**INPUT FOR THIS TASK:**
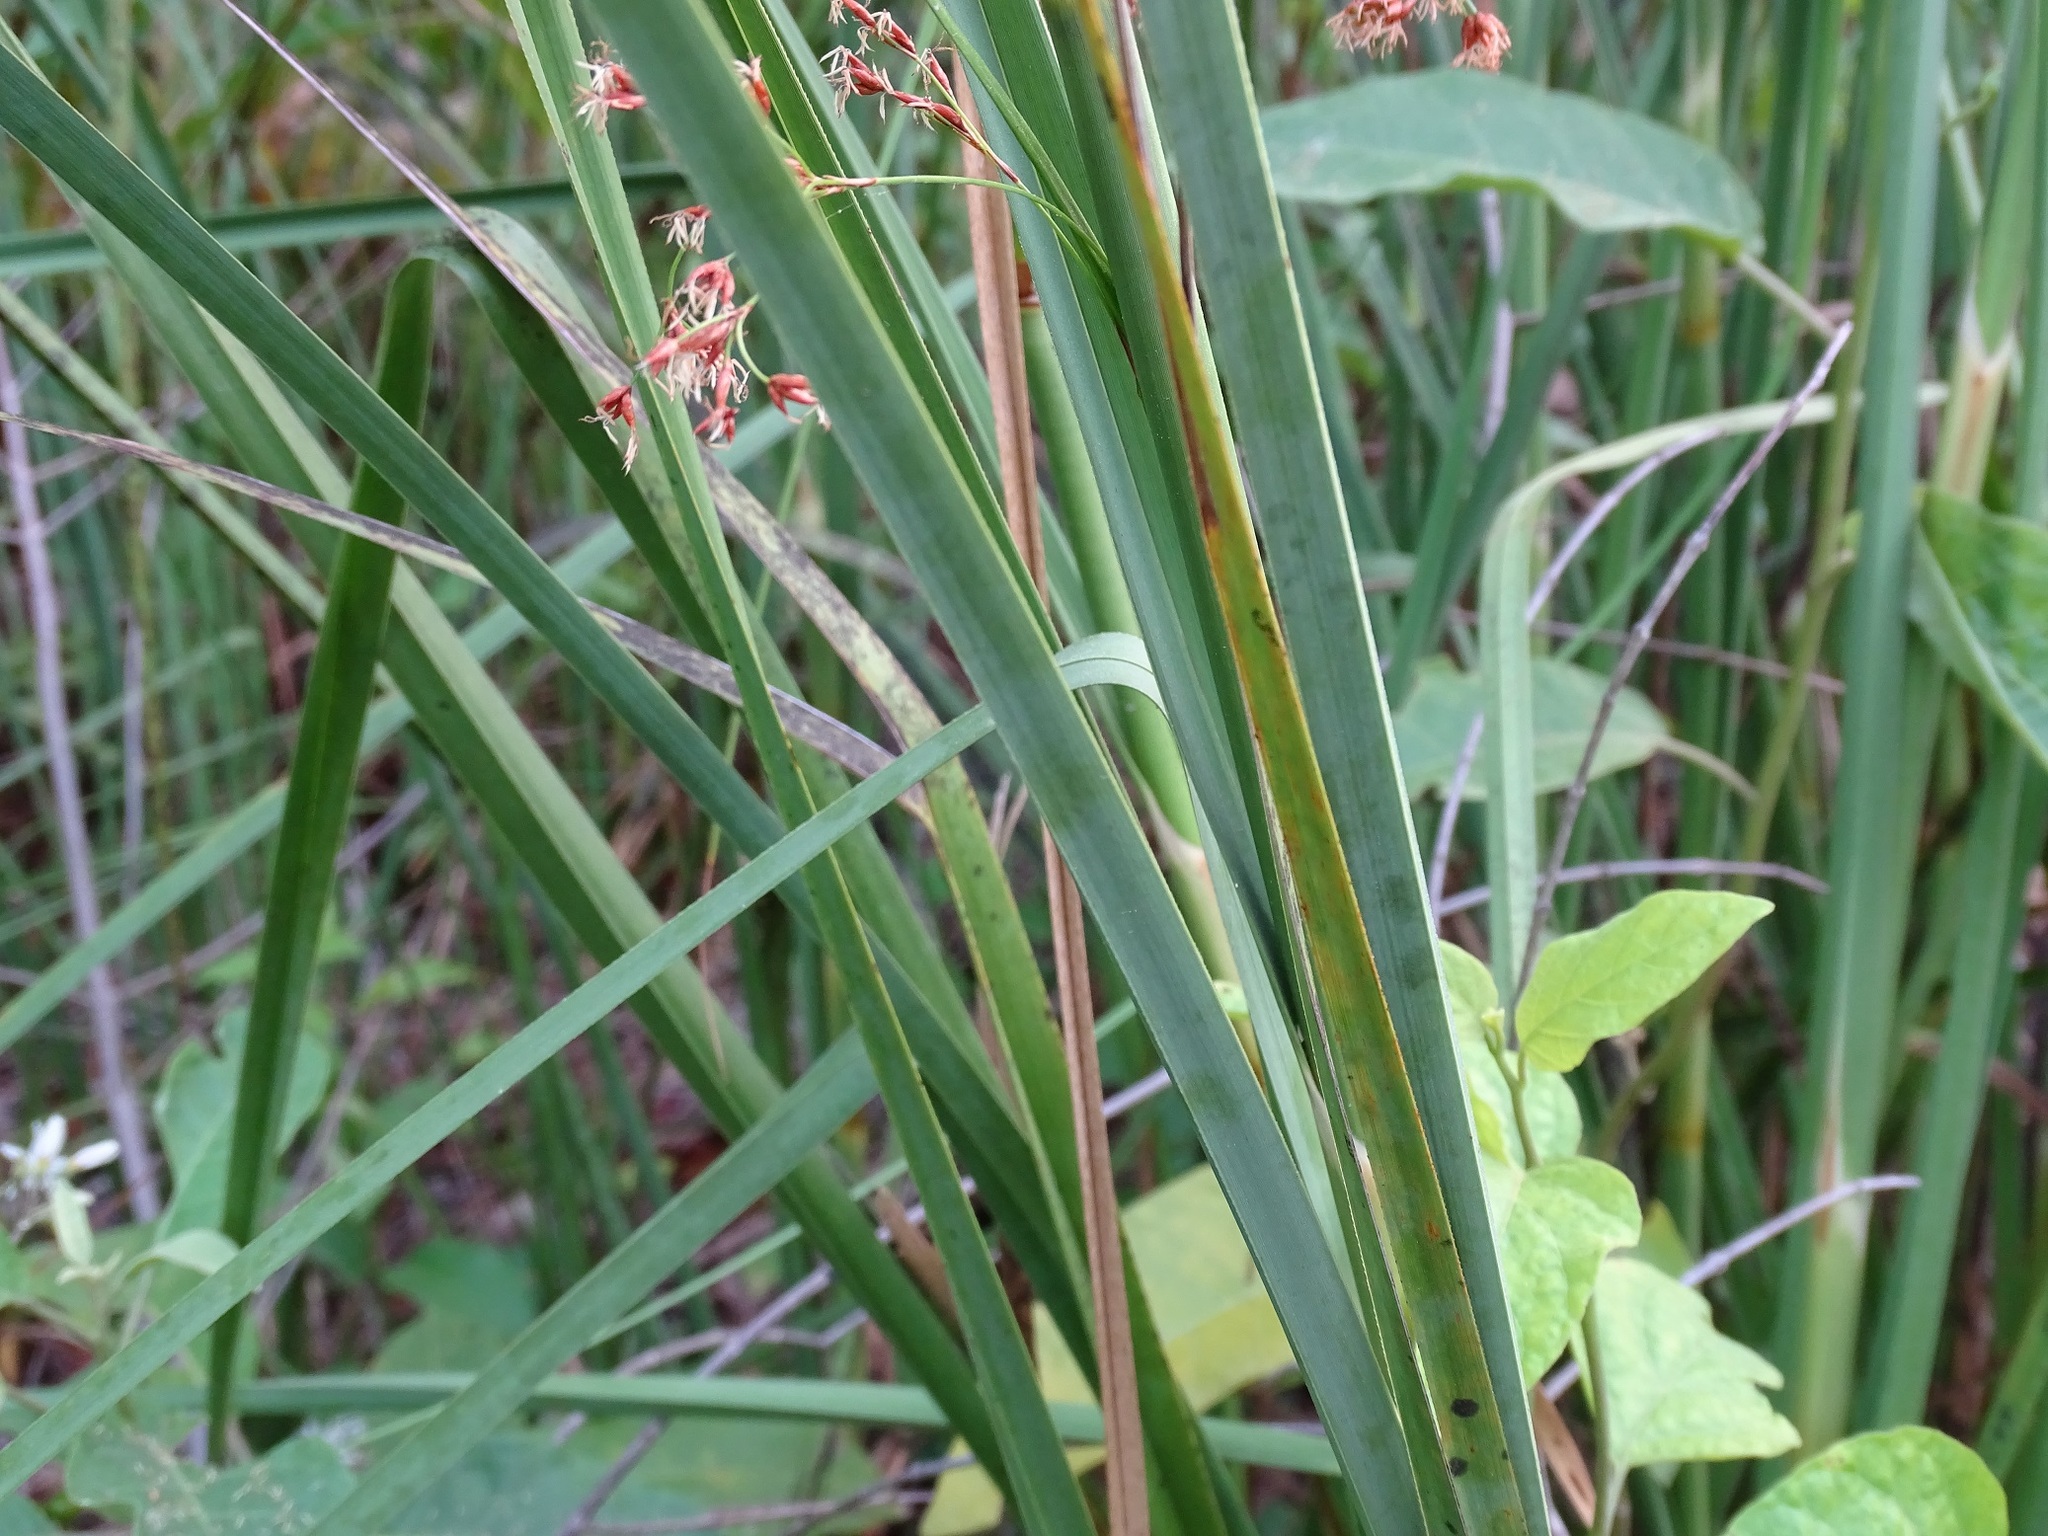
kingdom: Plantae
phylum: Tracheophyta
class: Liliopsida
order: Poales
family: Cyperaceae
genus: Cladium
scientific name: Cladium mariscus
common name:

**EXERCISE:** Lay out every line of the item above as a numbered list, leaving out blank lines and the picture.

**ANSWER:**
1. kingdom: Plantae
2. phylum: Tracheophyta
3. class: Liliopsida
4. order: Poales
5. family: Cyperaceae
6. genus: Cladium
7. scientific name: Cladium mariscus
8. common name:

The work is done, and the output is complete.